With AMP and Betashares recently launching the first of their joint venture actively managed ETFs, it’s timely to have a look at Exchange Traded Managed Funds (ETMFs), what they are, how they work and who offers them.
We won’t go into detail about all the characteristics of an ETF (you can find that out here), but one of the key characteristics of an ETF is it must be rules based in its underlying portfolio construction, following a pre-defined benchmark. The most common benchmark an ETF will follow is a market cap index, such as the S&P/ASX 200, where the top 200 shares listed on the ASX are represented by their relative size. This means Commonwealth Bank will represent about 10% of an investor’s holdings in a S&P/ASX 200 ETF, as Australia's largest company, it makes up around 10% of this index. There are of course other benchmarks that ETFs follow, and our look at Smart Beta ETFs uncovered a number of these.
Secondly, ETFs are open ended in nature, meaning the number of shares on issue can grow or shrink based on investor demand. One of the more complex components of ETFs is the role that ‘market makers’ play in ensuring that these units are available at close to the underlying asset value. More information on the role of market makers can be found from this post by Betashares. The ASX provides a list of who the market makers are for ETFs listed on the ASX.
The key difference of an ETMF compared to an ETF is an ETMF is actively managed, meaning rather than track a rules based index, a fund manager is actively trying to outperform. The name says it all, they are exchange traded versions of traditional actively managed funds. As the underlying investments are the Intellectual Property of the fund manager, they do not release this to anyone else, and the role of market maker is undertaken by the fund itself. An ETMF is traded on the ASX just like an ETF.
The managed fund industry in Australia is huge, and because of our compulsory superannuation scheme, is one of the biggest in the world. Surprisingly the industry has been slow to innovate, with many funds not available to invest directly by retail investors, meaning one has to use a “Wrap” type platform which includes an additional layer of fees to access the managed funds, or complete paper based application forms, which include the investor providing certified copies of ID as part of the application process. Redemptions involve more paper forms, and often weeks of delays in the request being processed. Investors’ tolerance for this sort of inefficiency is understandably waning, and the efficiency of a single brokerage account allowing buying and selling of funds with a single click of a button is appealing. It’s partly because of this that investors are now looking to ETMF’s, and managed fund providers are beginning to meet this demand by providing their own ETMF products.
As ETF Watch has often reported, one of the most popular alternatives for investors seeking active fund exposure is through LICs, which invest at manager discretion, however differ to ETFs in that they are close ended in nature, meaning they can trade at a premium or discount to the underlying Net Tangible Assets. The major differences between ETFs and LICs are outlined in the ETF Watch ETF & LIC Guide.

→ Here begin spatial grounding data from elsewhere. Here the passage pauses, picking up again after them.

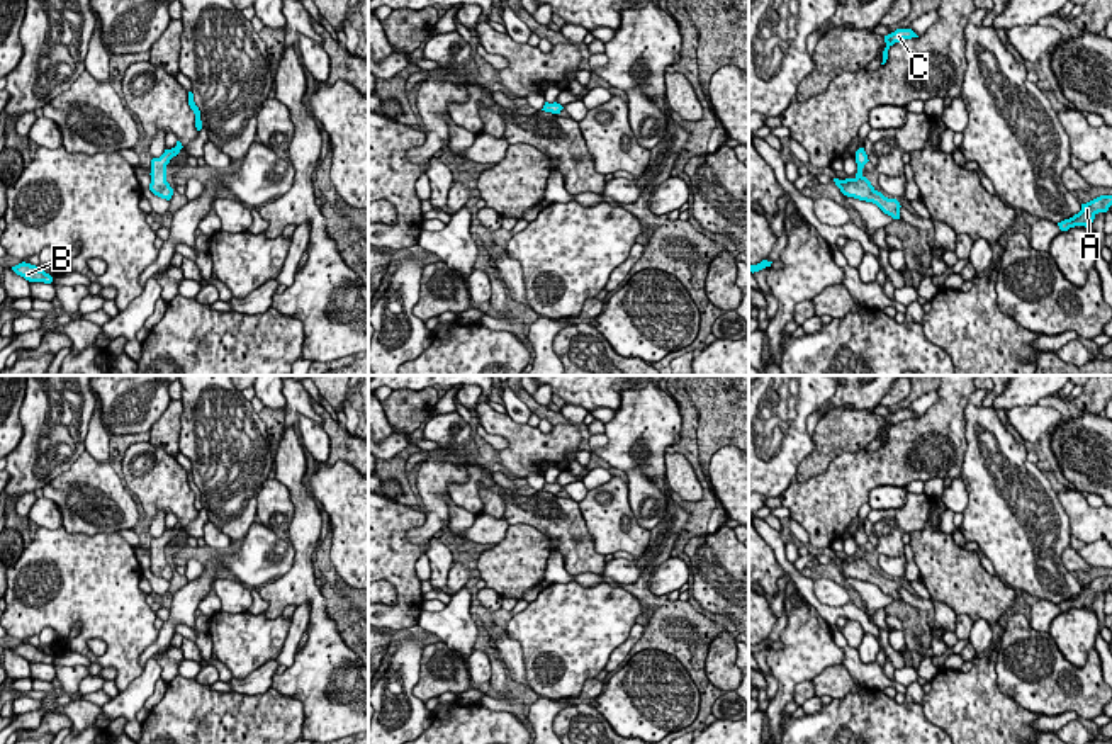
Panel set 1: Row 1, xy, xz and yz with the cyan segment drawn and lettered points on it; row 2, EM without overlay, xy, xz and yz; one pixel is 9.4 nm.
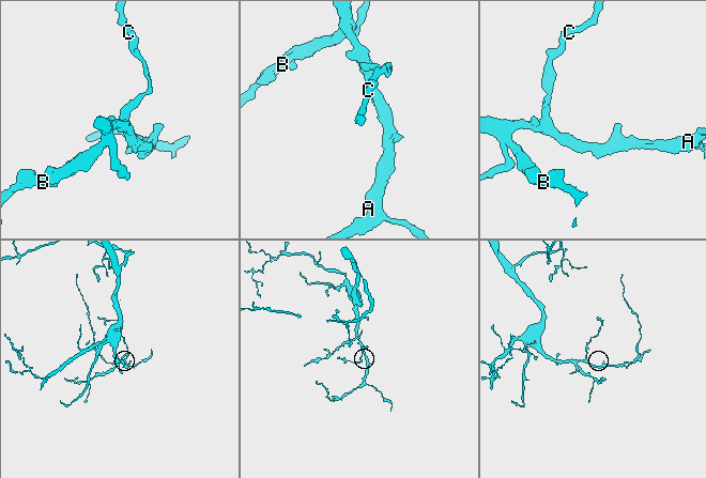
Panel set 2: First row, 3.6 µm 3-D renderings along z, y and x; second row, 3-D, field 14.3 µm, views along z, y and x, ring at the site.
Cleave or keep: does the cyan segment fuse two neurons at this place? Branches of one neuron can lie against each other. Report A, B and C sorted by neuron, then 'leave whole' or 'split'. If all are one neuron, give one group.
A B / C; split

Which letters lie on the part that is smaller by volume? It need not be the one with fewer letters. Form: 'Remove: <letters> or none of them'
Remove: C

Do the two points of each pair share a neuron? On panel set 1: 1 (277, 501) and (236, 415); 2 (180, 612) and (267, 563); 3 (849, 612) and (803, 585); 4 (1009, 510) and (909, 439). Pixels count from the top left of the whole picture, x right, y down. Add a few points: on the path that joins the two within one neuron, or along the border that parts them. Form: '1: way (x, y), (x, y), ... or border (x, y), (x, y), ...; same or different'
1: border (267, 478), (257, 498), (257, 518); different
2: way (197, 588), (219, 563), (243, 563); same
3: way (837, 612), (825, 612), (810, 597); same
4: border (966, 437), (963, 473), (960, 476); different

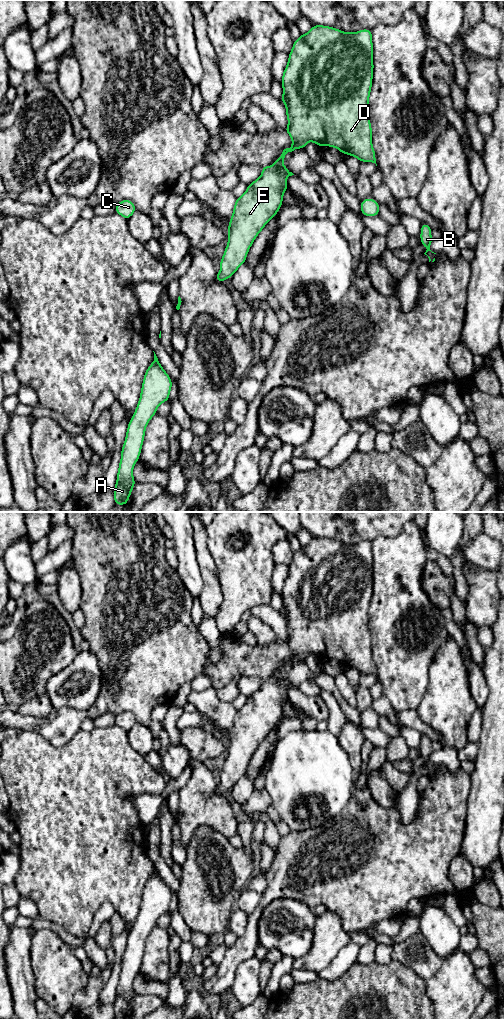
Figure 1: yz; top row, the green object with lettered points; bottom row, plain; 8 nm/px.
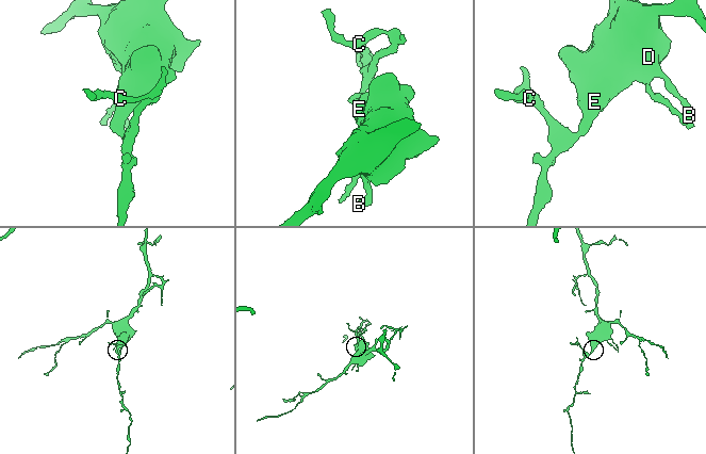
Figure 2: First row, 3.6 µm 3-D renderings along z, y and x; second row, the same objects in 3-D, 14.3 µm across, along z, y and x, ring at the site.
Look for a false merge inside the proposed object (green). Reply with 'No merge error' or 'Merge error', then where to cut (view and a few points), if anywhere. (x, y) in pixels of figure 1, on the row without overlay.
No merge error. No split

A second option, unknown by many is the ASX mFund service. mFunds allow access to a limited range of unlisted managed funds through a regular brokerage account, so instead of lengthy application forms one can buy their chosen managed fund by simply opening a brokerage account (the same account you can buy ETFs and LICS with). More information about mFunds can be found at the ASX website.
The ETF Watch Funds database identifies 12 ETFs listed on the ASX which are actively managed. Not all of these are Exchange Traded Managed Funds however, with some following a more actively managed index (sometimes the lines between Smart Beta and Actively Managed are blurred).
The table below outlines the Exchange Traded Managed Funds that ETF Watch has identified.
|TIcker||Name||Date listed||Fund Size|
|AOD||Aurora Dividend Income Trust||Nov 2005||$15.5m|
|GLIN||AMP Capital Global Infrastructure Securities||Jun 2016||$9.8m|
|KII||K2 Global Equities Fund||Jul 2015||$39.9m|
|KSM||K2 Australian Small Cap Fund||Dec 2015||$22.4m|
|MGE||Magellan Global Equities Fund||Mar 2015||$540.4m|
|MHG||Magellan Global Equities Fund (Currency Hedged)||Aug 2015||$28.8m|
|RENT||AMP Capital Global Property Securities Fund||Jun 2016||$9.8m|
The two new AMP offerings, launched earlier this month join a small cohort of ETMFs, the largest of which being the Magellan Global Equities Fund, whose total funds under management has skyrocketed to over $500m, up from under $200m only a year ago. Most of the new ETMFs have been launched in the last 12 months. Here are ETF Watch we think we’ll be seeing more by the end of the year, and will be sure to report any new listings as they come about.